To run this simulation in Python, there is an entrypoint defined. Type:

pyveg_gen_pattern --help

to see the options. The most useful option is the --rainfall parameter which sets a parameter (the rainfall in mm) of the simulation - values between 1.2 and 1.5 seem to give rise to a good range of patterns. Other optional parameters for generate_patterns.py allow the generated image to be output as a csv file or a png image. The --transpose option rotates the image 90 degrees (this was useful for comparing the Python and Matlab network-modelling code). Other parameters for running the simulation are in the file patter_gen_config.py, you are free to change them.

Running the pattern simulation using the API

Although pyveg has been mostly designed to be used with the CLI as shown above, we can also use pyveg functions through the API. A tutorial of how to run the simulation of the pattern generation in this way is included in here.

Network centrality

There is an entrypoint defined in setup.py that runs the main function of calc_euler_characteristic.py:

pyveg_calc_EC --help

will show the options.

  • --input_txt allows you to give the input image as a csv, with one row per row of pixels. Inputs are expected to be “binary”, only containing two possible pixel values (typically 0 for black and 255 for white).

  • --input_img allows you to pass an input image (png or tif work OK). Note again that input images are expected to be “binary”, i.e. only have two colours.

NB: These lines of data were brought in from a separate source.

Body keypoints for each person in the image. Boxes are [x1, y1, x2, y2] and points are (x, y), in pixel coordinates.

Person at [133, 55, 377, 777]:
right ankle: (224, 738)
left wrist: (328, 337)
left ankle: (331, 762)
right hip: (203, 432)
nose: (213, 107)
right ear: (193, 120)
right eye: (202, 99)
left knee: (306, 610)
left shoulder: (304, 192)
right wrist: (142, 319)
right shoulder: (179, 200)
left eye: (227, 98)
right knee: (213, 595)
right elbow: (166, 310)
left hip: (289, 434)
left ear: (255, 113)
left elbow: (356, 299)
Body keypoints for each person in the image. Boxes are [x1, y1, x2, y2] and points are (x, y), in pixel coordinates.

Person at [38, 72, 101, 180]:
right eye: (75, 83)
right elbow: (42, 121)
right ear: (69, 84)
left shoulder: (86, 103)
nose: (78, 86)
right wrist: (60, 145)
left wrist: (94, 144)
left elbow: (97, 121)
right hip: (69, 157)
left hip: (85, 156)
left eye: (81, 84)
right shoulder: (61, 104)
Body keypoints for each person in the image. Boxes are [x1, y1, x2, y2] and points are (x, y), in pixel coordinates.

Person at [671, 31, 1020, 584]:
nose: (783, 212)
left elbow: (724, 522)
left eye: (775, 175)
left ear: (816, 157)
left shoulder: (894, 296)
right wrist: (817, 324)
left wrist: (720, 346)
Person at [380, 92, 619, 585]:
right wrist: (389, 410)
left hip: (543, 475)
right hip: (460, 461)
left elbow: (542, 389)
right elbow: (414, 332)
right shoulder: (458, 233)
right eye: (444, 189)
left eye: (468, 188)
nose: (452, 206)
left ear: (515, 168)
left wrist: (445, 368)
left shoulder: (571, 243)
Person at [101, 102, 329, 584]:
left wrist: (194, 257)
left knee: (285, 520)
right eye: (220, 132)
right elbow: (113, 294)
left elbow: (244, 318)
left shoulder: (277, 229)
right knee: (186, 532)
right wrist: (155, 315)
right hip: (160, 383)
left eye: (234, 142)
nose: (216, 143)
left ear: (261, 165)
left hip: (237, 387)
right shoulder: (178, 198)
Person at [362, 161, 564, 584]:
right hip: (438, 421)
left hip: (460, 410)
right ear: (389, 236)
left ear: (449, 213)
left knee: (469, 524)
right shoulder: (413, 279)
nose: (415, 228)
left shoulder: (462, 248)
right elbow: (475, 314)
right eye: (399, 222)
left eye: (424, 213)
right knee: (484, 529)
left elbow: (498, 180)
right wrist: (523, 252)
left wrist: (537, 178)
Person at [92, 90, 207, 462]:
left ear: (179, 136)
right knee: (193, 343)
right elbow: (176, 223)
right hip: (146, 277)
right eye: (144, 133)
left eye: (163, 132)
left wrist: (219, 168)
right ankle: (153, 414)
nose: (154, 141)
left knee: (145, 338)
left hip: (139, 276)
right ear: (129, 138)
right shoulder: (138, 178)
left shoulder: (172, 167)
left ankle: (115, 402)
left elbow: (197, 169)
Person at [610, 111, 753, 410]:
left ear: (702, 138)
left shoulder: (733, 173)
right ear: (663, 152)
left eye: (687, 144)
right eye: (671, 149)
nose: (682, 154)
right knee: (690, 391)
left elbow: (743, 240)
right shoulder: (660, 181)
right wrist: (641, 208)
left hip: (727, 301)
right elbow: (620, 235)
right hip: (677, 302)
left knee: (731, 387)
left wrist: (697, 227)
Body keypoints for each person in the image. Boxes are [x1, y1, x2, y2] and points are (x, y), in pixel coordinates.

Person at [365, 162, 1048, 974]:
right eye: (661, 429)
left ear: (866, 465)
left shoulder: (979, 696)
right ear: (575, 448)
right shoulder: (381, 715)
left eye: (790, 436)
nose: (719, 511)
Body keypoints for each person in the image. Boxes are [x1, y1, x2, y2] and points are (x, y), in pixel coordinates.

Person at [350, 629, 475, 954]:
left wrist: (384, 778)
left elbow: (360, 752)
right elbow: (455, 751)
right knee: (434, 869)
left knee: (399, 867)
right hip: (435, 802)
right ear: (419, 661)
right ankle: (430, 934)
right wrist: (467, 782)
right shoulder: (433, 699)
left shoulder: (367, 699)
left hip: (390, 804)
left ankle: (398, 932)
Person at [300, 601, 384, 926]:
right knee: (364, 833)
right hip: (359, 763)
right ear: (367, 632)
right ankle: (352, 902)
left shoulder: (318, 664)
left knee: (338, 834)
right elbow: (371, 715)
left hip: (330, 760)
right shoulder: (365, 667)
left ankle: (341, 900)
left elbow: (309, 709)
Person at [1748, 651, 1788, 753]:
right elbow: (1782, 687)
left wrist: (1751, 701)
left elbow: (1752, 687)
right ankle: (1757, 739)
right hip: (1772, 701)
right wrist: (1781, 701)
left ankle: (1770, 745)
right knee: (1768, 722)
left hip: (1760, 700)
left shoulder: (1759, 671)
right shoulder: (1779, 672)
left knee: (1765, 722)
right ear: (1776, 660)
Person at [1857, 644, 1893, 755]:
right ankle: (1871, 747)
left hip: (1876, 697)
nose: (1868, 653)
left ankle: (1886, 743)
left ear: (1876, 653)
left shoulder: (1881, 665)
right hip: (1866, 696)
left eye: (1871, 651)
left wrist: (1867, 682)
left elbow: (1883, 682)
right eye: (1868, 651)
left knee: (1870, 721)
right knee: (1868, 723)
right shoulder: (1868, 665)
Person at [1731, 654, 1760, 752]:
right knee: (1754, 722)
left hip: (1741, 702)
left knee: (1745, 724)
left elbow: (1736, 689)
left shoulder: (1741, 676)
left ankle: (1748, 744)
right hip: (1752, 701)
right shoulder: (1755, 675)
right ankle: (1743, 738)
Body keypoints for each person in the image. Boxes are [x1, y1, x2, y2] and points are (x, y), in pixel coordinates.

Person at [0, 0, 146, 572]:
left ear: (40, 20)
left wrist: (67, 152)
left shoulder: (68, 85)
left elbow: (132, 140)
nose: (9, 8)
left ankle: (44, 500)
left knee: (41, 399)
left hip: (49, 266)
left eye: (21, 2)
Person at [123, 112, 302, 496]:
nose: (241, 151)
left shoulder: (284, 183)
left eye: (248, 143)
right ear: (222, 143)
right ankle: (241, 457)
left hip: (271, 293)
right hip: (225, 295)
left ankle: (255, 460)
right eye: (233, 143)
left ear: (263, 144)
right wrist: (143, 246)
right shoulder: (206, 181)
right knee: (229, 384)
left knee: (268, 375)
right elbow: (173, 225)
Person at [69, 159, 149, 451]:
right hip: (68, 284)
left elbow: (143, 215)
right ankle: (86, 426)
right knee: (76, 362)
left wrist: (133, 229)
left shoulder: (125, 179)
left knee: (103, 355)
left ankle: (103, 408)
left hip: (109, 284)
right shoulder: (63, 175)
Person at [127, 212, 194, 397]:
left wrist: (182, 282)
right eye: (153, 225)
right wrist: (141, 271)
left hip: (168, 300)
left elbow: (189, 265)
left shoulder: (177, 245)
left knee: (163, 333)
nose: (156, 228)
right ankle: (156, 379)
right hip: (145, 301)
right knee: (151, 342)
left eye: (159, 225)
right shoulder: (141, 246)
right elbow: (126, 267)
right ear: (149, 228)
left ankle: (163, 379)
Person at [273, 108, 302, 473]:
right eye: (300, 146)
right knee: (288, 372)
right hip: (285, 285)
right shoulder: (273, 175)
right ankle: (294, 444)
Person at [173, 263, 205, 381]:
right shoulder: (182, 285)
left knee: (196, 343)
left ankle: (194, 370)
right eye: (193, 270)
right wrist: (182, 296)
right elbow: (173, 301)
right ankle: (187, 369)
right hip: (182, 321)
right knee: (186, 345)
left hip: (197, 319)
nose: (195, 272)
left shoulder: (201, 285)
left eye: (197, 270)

  • --sig_threshold (default value 255) is the value above (or below) which a pixel is counted as signal (or background)

  • --upper_threshold determines whether the threshold above is an upper or lower threshold (default is to have a lower threshold - pixels are counted as “signal” if their value is greater-than-or-equal-to the threshold value).

  • --use_diagonal_neighbours when calculating the adjacency matrix, the default is to use “4-neighbours” (i.e. pixels immediately above, below, left, or right). Setting this option will lead to “8-neighbours” (i.e. the four neighbours plus those diagonally adjacent) to be included.

  • --num_quantiles determines how many elements the output feature vector will have.

  • --do_EC Calculate the Euler Characteristic to fill the feature vector. Currently this is required, as the alternative approach (looking at the number of connected components) is not fully debugged.

Note that if you use the -i flag when running python, you will end up in an interactive python session, and have access to the feature_vec, sel_pixels and sc_images variables.

Examples:

pyveg_calc_EC --input_txt ../binary_image.txt --do_EC
>>> sc_images[50].show() # plot the image with the top 50% of pixels (ordered by subgraph centrality) highlighted.
>>> plt.plot(list(sel_pixels.keys()), feature_vec, "bo") # plot the feature vector vs pixel rank
>>> plt.show()

Uploading results to the Zenodo open source repository

See here for more details.

Contributing

We welcome contributions from anyone who is interested in the project. There are lots of ways to contribute, not just writing code. See our Contributor Guidelines to learn more about how you can contribute and how we work together as a community.

Licence

This project is licensed under the terms of the MIT software license.